Görev a:
Kayıtlarda "picture" kelimesinin geçtiği satırları sayın. Yalnızca sayıyı yazın.

Metin parçası:
◇ ◇ ◇

Suriye sınırının hemen öte yanında, tepelik bir alandaki YPG üssüne vardık. Milisler kamp ateşleri etrafından toplanmıştı ve ortada bir komutan yok gibiydi. Anarşist ideolojisine uygun şekilde, YPG gevşek şekilde örgütlenmiş, rütbeler yok; herkesin birbirine hitap şekli cinsiyetsiz hevalê kelimesi, yani arkadaş. Liderlerini doğrudan seçiyorlar ve bir general bile kendi elbiselerini kendi yıkamak ve sırası gelince yemek pişirmek zorunda. Tamamı kadınlardan oluşan bir tugayı var, Kadın Savunma Birlikleri ya da YPJ ve tüm komuta kademeleri YPG’den bir erkek ve YPJ’den bir kadından oluşuyor. Askerleri hafif silahlar taşıyor ve muharebeye bedenlerini koruyan zırhlar veya kasklar, hatta botlar bile olmadan giriyorlar, sadece spor ayakkabılar ve Kalaşnikoflarla. Rojava’ya özgü siyah çiçekli eşarplar takıyorlar ki kadınlarla dayanışma içinde, erkekler de benimsemiş bunu.
Radikal ideolojisine ve yasadışı PKK ile bağlantısına rağmen, YPG, ABD ordusu ile etkili bir ittifak kurabilmiş (Trump yönetimi bunu bitirme niyetinde olduğu sinyalini verse de). Şu an itibariyle YPG ile birlikte savaşmakta olan, taktik tavsiyeler veren, hava saldırıları için haber gönderen ve patlayıcıları etkisiz hale getiren 500’den fazla Amerikan komandosu var. Suriye’ye vardığım 24 Kasım günü ismen bildiğim Ayn İssa diye bir kasabada, patlayıcı imha teknisyeni bir donanma askeri öldürüldü. Rakka’ya yakın, Sincar’ın 150 mil uzağındaydı. Belden’la buluşmak için oraya gidiyordum.
Rojava’ya gelen tüm gönüllüler, dört betonarme binadan oluşan, akan suyu, kesilip duran elektriği ve bir çamaşır asma ipi olan, patates tarlasına sahip, Akademi denilen bir yerde bir aylık eğitim alıyorlar. Ziyaretim sırasında çoğu Alman ve İtalyan bir düzine acemi askerle tanıştım ama iki Amerikalı, bir İngiliz, bir Finlandiyalı, bir Basklı ve Hong Kong’dan gelmiş bir Tibet vatandaşı da vardı. Barakalarda sırt çantaları ve tüfekleri köşede, bir odada beş kişi yer yatakları üzerinde uyuyorlardı. Şafakta elde Kalaşnikoflar koşuya çıkıyorlardı. Günün geri kalanında silah eğitimi alıyor, anarko feminist ideolojiyi ve gündelik Kürtçeyi öğreniyorlardı.

◇ ◇ ◇

Bir veri derlemesinden kayıtlar
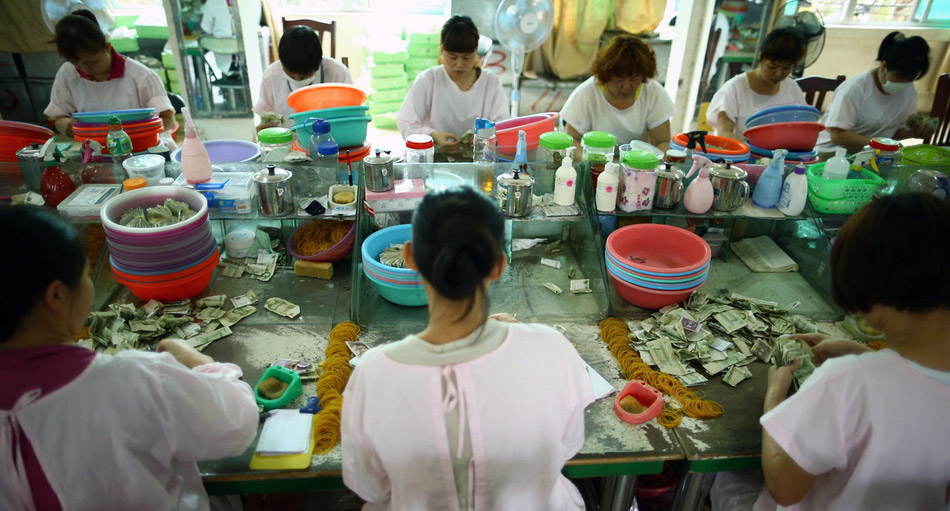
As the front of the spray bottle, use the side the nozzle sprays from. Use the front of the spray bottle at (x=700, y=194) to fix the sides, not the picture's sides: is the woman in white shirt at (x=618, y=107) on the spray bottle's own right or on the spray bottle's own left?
on the spray bottle's own right

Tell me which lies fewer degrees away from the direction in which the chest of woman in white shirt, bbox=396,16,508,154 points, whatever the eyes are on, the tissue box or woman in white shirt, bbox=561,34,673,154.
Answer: the tissue box

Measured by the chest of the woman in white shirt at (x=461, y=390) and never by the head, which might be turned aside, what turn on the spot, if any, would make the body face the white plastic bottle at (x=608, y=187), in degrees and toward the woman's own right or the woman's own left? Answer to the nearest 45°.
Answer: approximately 45° to the woman's own right

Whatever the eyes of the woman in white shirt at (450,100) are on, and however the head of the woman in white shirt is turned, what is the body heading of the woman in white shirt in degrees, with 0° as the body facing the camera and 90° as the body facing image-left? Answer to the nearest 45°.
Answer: approximately 0°

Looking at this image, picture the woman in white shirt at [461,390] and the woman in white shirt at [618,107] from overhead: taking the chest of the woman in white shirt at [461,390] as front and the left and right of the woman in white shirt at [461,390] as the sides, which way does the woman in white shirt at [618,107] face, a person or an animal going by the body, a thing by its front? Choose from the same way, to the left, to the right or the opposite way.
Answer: the opposite way

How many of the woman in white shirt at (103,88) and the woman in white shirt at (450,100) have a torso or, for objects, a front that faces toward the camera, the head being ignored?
2

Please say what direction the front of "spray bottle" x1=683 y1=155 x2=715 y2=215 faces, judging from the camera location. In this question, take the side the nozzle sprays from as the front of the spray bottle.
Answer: facing to the left of the viewer

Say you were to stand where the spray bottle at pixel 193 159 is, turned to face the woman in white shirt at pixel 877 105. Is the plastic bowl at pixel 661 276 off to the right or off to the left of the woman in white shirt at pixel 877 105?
right

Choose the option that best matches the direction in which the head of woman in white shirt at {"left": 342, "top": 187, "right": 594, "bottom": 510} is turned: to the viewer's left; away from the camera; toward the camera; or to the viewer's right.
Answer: away from the camera
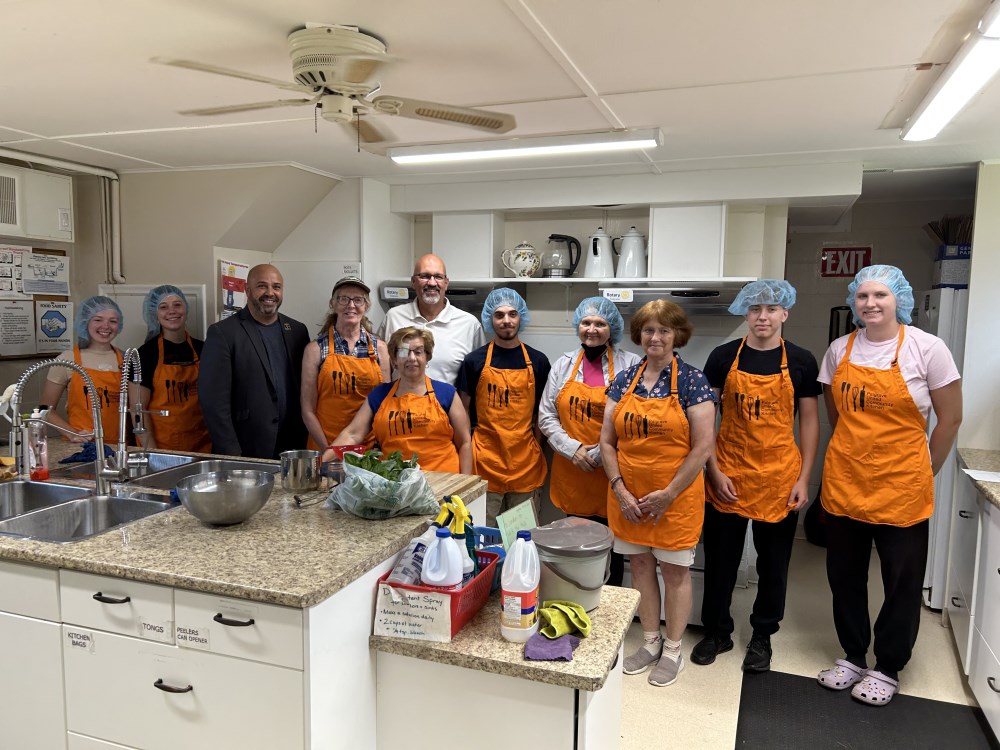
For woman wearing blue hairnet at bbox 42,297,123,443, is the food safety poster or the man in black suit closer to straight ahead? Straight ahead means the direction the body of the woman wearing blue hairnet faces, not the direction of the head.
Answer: the man in black suit

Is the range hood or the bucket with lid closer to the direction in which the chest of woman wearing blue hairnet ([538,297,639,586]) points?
the bucket with lid

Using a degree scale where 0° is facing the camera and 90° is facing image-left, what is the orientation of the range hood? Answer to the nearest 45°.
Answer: approximately 0°

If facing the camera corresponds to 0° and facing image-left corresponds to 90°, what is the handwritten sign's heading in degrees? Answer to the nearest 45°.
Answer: approximately 0°
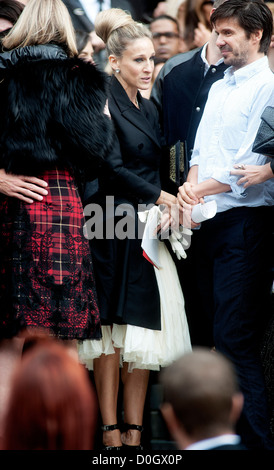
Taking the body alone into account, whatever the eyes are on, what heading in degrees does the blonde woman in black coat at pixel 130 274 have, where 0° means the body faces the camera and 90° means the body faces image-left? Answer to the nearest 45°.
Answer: approximately 315°

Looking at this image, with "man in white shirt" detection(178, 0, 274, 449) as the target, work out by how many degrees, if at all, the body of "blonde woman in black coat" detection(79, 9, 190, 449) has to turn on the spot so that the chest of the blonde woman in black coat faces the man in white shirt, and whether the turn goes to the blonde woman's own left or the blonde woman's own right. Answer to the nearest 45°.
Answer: approximately 45° to the blonde woman's own left

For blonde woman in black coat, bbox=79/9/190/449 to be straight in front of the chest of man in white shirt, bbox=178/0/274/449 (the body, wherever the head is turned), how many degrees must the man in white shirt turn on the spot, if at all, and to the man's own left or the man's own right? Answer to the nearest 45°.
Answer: approximately 45° to the man's own right
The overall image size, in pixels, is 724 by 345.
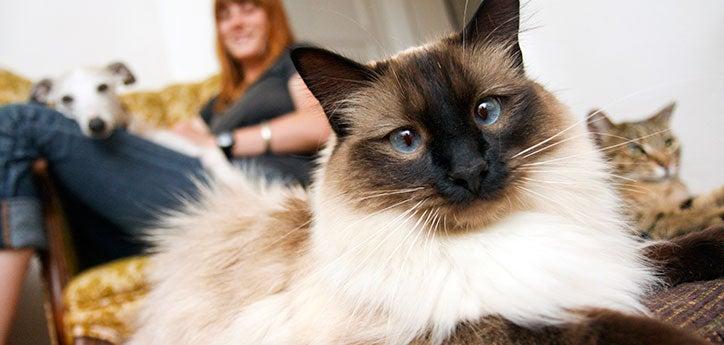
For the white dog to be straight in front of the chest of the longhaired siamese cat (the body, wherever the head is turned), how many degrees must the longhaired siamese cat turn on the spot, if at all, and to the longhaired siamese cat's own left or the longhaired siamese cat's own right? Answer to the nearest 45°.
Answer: approximately 180°

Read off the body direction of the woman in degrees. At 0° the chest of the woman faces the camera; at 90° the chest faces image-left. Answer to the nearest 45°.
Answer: approximately 45°

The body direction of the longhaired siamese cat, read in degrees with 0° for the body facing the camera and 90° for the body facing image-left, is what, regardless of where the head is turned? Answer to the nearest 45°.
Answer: approximately 315°

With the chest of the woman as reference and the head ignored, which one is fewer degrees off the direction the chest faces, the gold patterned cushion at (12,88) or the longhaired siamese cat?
the longhaired siamese cat

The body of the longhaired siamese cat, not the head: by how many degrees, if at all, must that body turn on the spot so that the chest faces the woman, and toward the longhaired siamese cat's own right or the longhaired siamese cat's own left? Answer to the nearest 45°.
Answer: approximately 180°

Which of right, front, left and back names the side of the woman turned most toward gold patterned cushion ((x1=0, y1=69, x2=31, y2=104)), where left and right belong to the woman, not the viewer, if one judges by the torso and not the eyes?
right
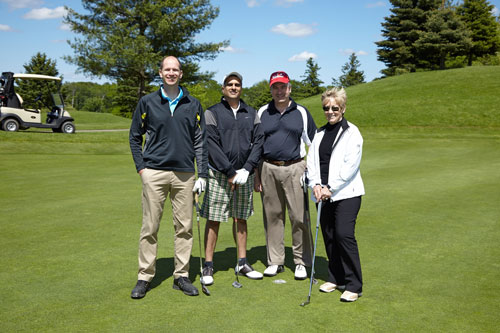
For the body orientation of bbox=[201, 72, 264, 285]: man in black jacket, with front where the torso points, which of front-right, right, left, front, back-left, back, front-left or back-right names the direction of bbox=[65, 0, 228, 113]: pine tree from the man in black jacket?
back

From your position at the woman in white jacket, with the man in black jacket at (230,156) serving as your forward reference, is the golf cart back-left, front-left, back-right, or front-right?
front-right

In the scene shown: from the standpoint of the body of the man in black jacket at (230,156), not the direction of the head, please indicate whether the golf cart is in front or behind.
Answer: behind

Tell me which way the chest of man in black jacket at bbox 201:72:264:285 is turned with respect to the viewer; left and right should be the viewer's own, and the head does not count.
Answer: facing the viewer

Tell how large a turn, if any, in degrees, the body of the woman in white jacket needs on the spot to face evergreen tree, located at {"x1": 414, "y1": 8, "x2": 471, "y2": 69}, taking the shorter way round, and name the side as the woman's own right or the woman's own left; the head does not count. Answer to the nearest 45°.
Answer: approximately 135° to the woman's own right

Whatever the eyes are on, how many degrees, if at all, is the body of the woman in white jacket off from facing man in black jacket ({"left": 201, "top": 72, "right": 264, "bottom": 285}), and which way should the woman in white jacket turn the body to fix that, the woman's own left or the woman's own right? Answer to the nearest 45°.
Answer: approximately 45° to the woman's own right

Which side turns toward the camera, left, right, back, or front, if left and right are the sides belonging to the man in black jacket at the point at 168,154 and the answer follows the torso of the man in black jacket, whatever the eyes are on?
front

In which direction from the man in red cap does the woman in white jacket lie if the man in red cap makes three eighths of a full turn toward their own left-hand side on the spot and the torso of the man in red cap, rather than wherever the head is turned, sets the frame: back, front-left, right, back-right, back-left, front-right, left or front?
right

◇ ◇ ◇

Görev b:
Yukarıdaki YPG metninden "Suriye sınırının hemen" ile başlayıp "de benimsemiş bunu." kısmına kadar devam eden bölümü hiç değiştirmeden geri verin.

Cevap a:
2

Cevap b:
Suriye sınırının hemen öte yanında, tepelik bir alandaki YPG üssüne vardık. Milisler kamp ateşleri etrafından toplanmıştı ve ortada bir komutan yok gibiydi. Anarşist ideolojisine uygun şekilde, YPG gevşek şekilde örgütlenmiş, rütbeler yok; herkesin birbirine hitap şekli cinsiyetsiz hevalê kelimesi, yani arkadaş. Liderlerini doğrudan seçiyorlar ve bir general bile kendi elbiselerini kendi yıkamak ve sırası gelince yemek pişirmek zorunda. Tamamı kadınlardan oluşan bir tugayı var, Kadın Savunma Birlikleri ya da YPJ ve tüm komuta kademeleri YPG’den bir erkek ve YPJ’den bir kadından oluşuyor. Askerleri hafif silahlar taşıyor ve muharebeye bedenlerini koruyan zırhlar veya kasklar, hatta botlar bile olmadan giriyorlar, sadece spor ayakkabılar ve Kalaşnikoflarla. Rojava’ya özgü siyah çiçekli eşarplar takıyorlar ki kadınlarla dayanışma içinde, erkekler de benimsemiş bunu.